*** Text block ***

At the now-shuttered Spiaggia, working with Tony Mantuano and pre-Monteverde Sarah Grueneberg, Dominique handled catering, where she learned a lot more than mass-producing food. “The part of Spiaggia that I still carry with me every day is the type of drive that I had while I was there. There was a hunger to be one of the best. To be there, you had to perform at a higher level. I feel so fortunate to have spent time at Spiaggia; it was a turning point for my career.”
For Chicago Barbecue, It’s the Rib Tips
I was curious to learn if Dominique was inspired to become a pitmaster because of local barbecue stars like the men at Honey 1 BBQ, Uncle John’s and Lem’s, and she recollected that she first became interested in barbecue at a relative’s place. “Well, the restaurant isn’t open anymore, but my grandmother’s niece Rose used to own Rose’s Barbecue. I remember the food being different from anything I recognized eating: Rose’s was on the South Side, and I grew up in the Humboldt Park neighborhood.

*** End of Text block ***
*** Given data ***

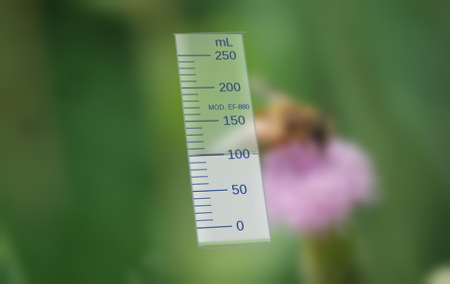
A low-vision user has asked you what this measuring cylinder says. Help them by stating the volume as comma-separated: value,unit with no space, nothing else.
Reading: 100,mL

*** End of Given data ***

* Task list
**1.** Quote the stretch of the passage on Dominique's career from "For Chicago Barbecue, It’s" through "Humboldt Park neighborhood.".
**2.** According to the passage on Dominique's career, who owned Rose's Barbecue?
**3.** Carry on the passage on Dominique's career from its final sentence.
The data stands apart from the passage on Dominique's career.

* Answers by item
**1.**
For Chicago Barbecue, It’s the Rib Tips
I was curious to learn if Dominique was inspired to become a pitmaster because of local barbecue stars like the men at Honey 1 BBQ, Uncle John’s and Lem’s, and she recollected that she first became interested in barbecue at a relative’s place. “Well, the restaurant isn’t open anymore, but my grandmother’s niece Rose used to own Rose’s Barbecue. I remember the food being different from anything I recognized eating: Rose’s was on the South Side, and I grew up in the Humboldt Park neighborhood.

**2.** Rose, the niece of Dominique's grandmother.

**3.**
“Rose’s Barbecue was my introduction to what is now looked upon as Chicago-style barbecue. I don’t think that conversation was happening as much before now, because nobody thought of Chicago as a barbecue place. I’ve given Lexington Betty Smokehouse the responsibility of defining Chicago. It’s our responsibility to say ‘Hey, this is what Chicago style barbecue stands for.’ It’s the Chicago culture, Southern culture. It’s the rib tips. Mainly, you know, that’s where it kind of starts for me when I think of the influence Rose’s Barbecue had on me: it’s the rib tips.”
We recently stopped by Lexington Betty for lunch, and we had some very meaty rib tips, lush with fat (but not too much), glistening little morsels of deliciousness. We ate more than we should have, which is, believe it or not, unusual for us, but the rib tips were that good. (Note on ordering: at Lexington Betty, tips are served sauced; if you’re one of those purists—as I used to be—who prefer barbecue without sauce, make sure to ask them to serve the sauce on the side).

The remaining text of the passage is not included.